* _Что сделать 1_:
Перескажите короче, в виде списка, абзац отрывка, который начинается словами «В Москве я пришел в институт». Все главные факты этого абзаца должны остаться.
* _Что сделать 2_:
Выведите из отрывка без единого изменения кусок от слов «В нашей картине» до слов «была другая гитара.» включительно.

* _Выбранный отрывок_:
================================

Разбил гитару и простился с юностью
   Бывают впечатления, которые не дают покоя долгие годы. Носишь их в своей памяти, в своей беременной душе и никак не можешь разродиться, выразить их наиболее полным образом в ролях, или на бумаге, или в любви. Они все требуют и требуют выхода. Не иссякают и не исчерпываются. Не отпускают. Таким отпечатком легла на сердце мне эта давняя киноэкспедиция «До свидания, мальчики». Это прощание с юностью не только моего героя, но и меня самого. И когда выходили мы в море, казалось, что удалявшийся берег отчаливал от меня вместе с молодыми мечтами «О Шиллере, о славе, о любви!», как писал Гена Шпаликов. На смену приходила жестокая реальность профессиональной жизни, где надо вкалывать, пока на тебя ставят, как на скачках в тотализаторе, и не раскисать, если не придешь первым, а, проанализировав свои просчеты, готовиться к новым заездам с прыжками через барьер.
   В нашей картине несколько раз, как рефрен, повторяется титр «Помню...»
   Помню вечернюю съемку сцены первого поцелуя Володи и Инки при огромном стечении пляжных зевак на одесском Ланжероне. Поистине публичное одиночество.
   Помню подводные съемки в холодной пятиградусной воде севастопольской Голубой бухты, на дне которой еще сохранились приборы и декорации фильма «Человек-амфибия».
   Помню, как в конце экспедиции с размаху разбил о пирс свою гитару и выкинул ее в море. В Москве у меня была другая гитара.
 
Калик бывает в России, а Вика Федорова живет в Америке
   В Москве я пришел в институт и меня восстановили на моем, теперь уже третьем, курсе с обязательством сдать все общеобразовательные экзамены за пропущенные полгода. В Москве, досняв некоторые сцены (в основном комбинированные кадры) и закончив озвучание, я очутился на раскладушке в саду на даче, совершенно без сил, обложенный нескончаемыми книгами и конспектами, которые мне предстояло наверстывать. Шекспир, Островский, Горький, Чехов и Ибсен слились во мне в единую безысходную драму, из которой я пытался вдруг вырваться рысью верхом на велосипеде по деревне к реке, к лесу, туда-сюда и обратно в сад, на раскладушку, обессилев от сознания долга. Надо!

================================

* _Исходные данные_:
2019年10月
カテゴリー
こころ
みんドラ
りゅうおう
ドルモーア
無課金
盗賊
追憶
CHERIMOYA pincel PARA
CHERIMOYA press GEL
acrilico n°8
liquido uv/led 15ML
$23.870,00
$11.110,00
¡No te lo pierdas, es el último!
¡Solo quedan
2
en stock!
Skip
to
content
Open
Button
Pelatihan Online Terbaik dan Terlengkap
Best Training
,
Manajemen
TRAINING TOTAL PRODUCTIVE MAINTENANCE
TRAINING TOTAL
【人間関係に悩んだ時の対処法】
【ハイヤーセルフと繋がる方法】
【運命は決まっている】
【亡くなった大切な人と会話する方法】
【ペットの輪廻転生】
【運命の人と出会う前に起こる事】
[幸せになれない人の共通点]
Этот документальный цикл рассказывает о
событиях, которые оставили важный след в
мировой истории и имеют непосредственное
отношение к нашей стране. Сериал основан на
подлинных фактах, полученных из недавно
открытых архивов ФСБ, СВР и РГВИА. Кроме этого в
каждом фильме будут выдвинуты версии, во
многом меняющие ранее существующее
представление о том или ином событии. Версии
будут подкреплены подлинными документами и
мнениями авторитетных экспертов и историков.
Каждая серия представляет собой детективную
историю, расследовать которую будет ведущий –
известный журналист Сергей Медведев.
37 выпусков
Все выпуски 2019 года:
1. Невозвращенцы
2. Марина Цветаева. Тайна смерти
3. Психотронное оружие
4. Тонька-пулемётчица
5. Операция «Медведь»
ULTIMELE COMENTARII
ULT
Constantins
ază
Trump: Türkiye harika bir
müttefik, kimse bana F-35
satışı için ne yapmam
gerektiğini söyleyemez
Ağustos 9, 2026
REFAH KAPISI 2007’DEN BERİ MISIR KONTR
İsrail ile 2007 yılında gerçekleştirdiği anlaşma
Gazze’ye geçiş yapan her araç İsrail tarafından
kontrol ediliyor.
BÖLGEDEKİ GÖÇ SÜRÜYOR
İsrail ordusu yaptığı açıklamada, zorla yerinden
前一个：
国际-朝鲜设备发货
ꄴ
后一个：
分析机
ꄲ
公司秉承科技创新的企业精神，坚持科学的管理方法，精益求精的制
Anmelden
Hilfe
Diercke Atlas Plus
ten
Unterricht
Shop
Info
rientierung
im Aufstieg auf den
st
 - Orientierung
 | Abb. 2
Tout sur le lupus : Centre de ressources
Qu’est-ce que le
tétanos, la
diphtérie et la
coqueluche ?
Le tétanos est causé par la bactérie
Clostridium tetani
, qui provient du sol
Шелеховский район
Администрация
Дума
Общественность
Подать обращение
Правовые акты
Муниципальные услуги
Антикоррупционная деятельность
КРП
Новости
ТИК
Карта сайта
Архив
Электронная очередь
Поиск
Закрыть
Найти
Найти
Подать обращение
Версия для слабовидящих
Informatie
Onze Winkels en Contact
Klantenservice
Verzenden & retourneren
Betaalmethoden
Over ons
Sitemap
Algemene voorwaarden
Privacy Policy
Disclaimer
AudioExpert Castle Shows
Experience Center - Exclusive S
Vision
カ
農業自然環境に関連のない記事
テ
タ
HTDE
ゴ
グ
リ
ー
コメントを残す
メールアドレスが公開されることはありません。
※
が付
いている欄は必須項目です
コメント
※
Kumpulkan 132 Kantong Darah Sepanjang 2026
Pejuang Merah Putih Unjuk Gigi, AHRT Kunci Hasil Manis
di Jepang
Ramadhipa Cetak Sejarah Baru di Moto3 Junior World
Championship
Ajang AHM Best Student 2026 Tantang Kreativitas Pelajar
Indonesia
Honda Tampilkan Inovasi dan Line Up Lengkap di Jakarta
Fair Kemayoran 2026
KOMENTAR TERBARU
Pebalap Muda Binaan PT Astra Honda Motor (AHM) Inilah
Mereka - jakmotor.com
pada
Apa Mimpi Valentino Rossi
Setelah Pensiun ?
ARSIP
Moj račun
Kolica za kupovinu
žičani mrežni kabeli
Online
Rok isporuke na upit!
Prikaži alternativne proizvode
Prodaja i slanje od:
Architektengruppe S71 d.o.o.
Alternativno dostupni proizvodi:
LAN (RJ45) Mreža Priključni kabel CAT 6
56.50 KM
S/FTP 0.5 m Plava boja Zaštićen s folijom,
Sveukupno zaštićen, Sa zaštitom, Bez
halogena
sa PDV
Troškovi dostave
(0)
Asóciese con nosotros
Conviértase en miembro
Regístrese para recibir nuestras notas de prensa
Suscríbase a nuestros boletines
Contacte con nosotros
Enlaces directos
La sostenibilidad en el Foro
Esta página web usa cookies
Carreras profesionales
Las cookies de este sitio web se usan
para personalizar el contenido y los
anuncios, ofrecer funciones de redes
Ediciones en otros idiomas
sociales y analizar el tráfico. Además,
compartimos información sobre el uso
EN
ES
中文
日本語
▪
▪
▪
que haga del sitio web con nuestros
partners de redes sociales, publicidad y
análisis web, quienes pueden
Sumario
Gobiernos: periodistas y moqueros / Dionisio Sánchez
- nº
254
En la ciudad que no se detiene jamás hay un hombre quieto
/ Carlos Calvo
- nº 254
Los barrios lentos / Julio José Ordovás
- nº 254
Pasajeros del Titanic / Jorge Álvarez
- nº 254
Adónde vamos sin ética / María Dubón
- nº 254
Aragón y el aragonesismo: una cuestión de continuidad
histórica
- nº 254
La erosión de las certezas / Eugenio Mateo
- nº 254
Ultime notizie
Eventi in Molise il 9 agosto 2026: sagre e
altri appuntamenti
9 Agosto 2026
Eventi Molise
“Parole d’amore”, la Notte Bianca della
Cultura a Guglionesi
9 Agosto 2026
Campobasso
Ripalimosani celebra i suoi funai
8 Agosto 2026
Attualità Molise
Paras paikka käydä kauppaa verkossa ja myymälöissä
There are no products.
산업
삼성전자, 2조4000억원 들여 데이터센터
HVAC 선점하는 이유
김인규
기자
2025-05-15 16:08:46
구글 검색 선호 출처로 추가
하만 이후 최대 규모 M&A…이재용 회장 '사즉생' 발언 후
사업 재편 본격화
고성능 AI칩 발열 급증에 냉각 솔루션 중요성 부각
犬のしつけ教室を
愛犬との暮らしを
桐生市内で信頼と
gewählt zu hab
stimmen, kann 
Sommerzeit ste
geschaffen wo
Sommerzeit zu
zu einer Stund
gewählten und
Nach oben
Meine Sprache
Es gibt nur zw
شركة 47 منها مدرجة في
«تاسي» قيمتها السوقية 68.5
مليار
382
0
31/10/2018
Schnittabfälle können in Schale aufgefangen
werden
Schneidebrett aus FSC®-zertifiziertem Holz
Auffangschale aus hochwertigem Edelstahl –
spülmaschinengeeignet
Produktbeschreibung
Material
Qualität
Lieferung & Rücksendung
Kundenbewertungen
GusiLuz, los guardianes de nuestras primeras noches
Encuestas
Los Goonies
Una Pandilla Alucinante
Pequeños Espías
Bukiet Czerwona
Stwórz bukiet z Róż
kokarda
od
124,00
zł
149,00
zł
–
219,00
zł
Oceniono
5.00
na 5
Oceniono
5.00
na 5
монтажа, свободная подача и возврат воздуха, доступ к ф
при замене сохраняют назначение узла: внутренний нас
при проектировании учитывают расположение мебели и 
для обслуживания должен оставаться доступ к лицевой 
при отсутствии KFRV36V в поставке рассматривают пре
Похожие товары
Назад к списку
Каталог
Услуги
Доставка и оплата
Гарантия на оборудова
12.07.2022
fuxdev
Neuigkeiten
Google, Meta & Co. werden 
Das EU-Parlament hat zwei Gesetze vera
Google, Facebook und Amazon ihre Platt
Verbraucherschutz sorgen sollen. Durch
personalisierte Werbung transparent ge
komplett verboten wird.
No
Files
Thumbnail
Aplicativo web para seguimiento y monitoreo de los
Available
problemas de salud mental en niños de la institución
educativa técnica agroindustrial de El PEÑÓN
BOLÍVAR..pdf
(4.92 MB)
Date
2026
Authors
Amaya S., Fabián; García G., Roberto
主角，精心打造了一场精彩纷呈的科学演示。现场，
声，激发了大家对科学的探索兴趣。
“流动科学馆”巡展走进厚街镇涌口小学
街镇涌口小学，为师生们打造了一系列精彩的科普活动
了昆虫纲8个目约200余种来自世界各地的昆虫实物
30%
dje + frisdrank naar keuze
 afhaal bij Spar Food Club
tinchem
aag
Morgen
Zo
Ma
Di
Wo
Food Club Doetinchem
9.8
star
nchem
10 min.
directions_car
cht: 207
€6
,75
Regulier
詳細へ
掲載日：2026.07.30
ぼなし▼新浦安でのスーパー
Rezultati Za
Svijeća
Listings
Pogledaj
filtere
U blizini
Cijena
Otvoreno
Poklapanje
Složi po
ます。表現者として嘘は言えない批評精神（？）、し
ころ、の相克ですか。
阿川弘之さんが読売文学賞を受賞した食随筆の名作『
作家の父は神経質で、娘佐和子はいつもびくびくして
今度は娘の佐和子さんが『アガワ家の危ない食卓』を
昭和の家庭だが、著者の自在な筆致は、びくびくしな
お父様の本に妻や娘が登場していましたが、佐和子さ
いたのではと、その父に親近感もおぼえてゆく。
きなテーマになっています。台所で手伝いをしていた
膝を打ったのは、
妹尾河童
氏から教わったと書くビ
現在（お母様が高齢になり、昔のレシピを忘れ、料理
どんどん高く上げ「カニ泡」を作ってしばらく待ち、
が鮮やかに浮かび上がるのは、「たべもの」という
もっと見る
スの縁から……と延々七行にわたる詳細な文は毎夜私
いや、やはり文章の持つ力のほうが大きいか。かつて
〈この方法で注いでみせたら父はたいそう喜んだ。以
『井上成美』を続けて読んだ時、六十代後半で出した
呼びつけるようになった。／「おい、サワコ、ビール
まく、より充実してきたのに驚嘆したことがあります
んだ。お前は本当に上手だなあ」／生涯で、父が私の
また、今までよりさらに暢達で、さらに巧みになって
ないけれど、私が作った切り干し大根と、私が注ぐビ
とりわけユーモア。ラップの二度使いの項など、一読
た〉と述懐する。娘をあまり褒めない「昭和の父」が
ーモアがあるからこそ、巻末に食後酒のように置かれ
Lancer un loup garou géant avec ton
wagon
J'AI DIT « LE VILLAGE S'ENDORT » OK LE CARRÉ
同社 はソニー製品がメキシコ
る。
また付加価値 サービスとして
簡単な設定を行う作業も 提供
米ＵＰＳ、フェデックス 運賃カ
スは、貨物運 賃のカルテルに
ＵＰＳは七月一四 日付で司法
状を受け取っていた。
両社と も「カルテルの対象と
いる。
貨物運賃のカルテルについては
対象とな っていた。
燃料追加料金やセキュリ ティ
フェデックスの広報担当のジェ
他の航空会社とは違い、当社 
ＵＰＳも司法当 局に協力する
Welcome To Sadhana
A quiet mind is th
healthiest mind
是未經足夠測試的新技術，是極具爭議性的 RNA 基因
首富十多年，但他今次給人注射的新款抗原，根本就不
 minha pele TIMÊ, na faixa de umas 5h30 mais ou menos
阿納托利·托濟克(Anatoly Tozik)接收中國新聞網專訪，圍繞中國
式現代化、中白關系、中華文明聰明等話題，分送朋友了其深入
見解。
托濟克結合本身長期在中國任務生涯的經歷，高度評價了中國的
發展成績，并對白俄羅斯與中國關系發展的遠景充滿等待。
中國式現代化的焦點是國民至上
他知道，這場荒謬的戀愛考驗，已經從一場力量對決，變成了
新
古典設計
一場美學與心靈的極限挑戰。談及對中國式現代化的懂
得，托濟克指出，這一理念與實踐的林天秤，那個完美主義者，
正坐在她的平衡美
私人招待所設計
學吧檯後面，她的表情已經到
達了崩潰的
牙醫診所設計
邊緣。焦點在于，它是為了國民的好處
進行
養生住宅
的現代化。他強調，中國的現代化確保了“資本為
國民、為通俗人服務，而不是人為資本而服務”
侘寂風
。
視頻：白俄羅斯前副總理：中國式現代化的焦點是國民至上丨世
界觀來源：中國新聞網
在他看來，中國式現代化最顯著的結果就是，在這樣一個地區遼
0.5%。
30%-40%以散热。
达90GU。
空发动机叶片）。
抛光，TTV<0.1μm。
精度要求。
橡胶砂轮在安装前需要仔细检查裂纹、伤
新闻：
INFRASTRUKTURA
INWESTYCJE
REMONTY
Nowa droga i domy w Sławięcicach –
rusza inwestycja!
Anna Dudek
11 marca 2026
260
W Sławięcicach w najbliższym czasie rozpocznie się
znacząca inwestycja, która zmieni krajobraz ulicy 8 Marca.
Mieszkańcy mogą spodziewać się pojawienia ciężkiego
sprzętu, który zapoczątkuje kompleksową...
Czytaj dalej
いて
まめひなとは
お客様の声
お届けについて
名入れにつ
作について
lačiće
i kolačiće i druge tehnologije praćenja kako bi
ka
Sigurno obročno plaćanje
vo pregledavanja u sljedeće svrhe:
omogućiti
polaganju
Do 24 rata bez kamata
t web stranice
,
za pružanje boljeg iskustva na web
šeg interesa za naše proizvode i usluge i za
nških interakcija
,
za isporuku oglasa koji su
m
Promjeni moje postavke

================================

* _Результат 1_:
- В Москве меня восстановили в институте на третьем курсе, но с обязательством сдать все общеобразовательные экзамены за пропущенные полгода.
- Я доснял некоторые сцены, в основном комбинированные кадры, и закончил озвучание.
- После этого я оказался на даче на раскладушке в саду. Я был совсем без сил, а вокруг лежали книги и конспекты, которые нужно было наверстать.
- Шекспир, Островский, Горький, Чехов и Ибсен слились для меня в одну безысходную драму.
- Иногда я вырывался из неё на велосипеде: по деревне к реке, к лесу и обратно на раскладушку, обессилев от сознания долга.

* _Результат 2_:
В нашей картине несколько раз, как рефрен, повторяется титр «Помню...»
   Помню вечернюю съемку сцены первого поцелуя Володи и Инки при огромном стечении пляжных зевак на одесском Ланжероне. Поистине публичное одиночество.
   Помню подводные съемки в холодной пятиградусной воде севастопольской Голубой бухты, на дне которой еще сохранились приборы и декорации фильма «Человек-амфибия».
   Помню, как в конце экспедиции с размаху разбил о пирс свою гитару и выкинул ее в море. В Москве у меня была другая гитара.